Based on the issues just described, this article aimed to evaluate the mechanical performance of VTAOs as a rehabilitation strategy for urban pavements. For this purpose, a VTAO with thickness of 20 mm was studied using a range of tests (internal cohesion, resistance to climate deterioration, resistance to plastic deformations and fatigue cracking, skid resistance, fuel resistance and permeability), and the results were compared with those produced by a high performance BBTM 11B.


2.1. MaterialsTOP

For this study, two types of asphalt mixtures were used: a VTAO mixture (referred as VTAOM in this paper) and a BBTM 11B (employed as a control) commonly used as overlay in asphalt pavements. The gradations of studied mixtures are depicted in Figure 1.

Figure 1. The aggregate gradation curves for studied mixtures.


As can be observed, the maximum size of aggregates in the VTAO mixture (referred to as VTAOM in this paper) is 8 mm (in order to apply this mixture in layers of reduced thickness). Ophitic and limestone aggregates were used as coarse and fine fractions respectively (sand and filler) for preparing VTAOM. Ophitic aggregates were used to meet the demands for high polish and wear resistance in such a thin asphaltic layer while limestone aggregates were used to improve the durability by virtue of a better affinity with the bitumen (11). Further, a SBS (styrene-butadiene-styrene) polymer-modified bitumen (BM3b) was used to manufacture the VTAOM. The optimum bitumen content of the VTAOM was fixed at 5.3% by the total weight of mixture (Table 1), defined from the results obtained in the mix design procedure.

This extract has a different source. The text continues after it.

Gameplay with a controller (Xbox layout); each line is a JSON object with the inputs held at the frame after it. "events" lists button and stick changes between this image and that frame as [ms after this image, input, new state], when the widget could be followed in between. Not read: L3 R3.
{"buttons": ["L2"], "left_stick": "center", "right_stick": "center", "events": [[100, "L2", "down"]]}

Table 1. Properties of the mixtures studied and their optimum bitumen content.
Property (unit) Standard VTAOM BBTM 11B AC 32
Optimum bitumen content (%) - 5.3 5.0 3.8
Bulk density (g/cm3) UNE-EN 12697-6 2.652 2.498 2.423
Air void (%) UNE-EN 12697-8 4.100 12.100 5.800
Voids in Mineral Aggregate (%) UNE-EN 12697-8 17.500 24.200 14.600
Marshall stability (kN) UNE-EN 12697-34 19.900 - 16.600
Marshall flow (mm) UNE-EN 12697-34 3.750 - 2.4100
Particle loss (%) UNE-EN 12697-17 - 3.000 -

For the BBTM 11B (EN 13108-2) (12), its gradation (with a maximum size of 11 mm) was also formed using ophitic and limestone aggregates for the coarse and fine fractions, respectively. Cement was used as filler in this mixture. The binder used for manufacturing BBTM 11B was a polymer (SBS) modified bitumen type BM3c. According to Table 1, the optimum bitumen content for BBTM 11B is equivalent to 5.0% of the total weight of mixture.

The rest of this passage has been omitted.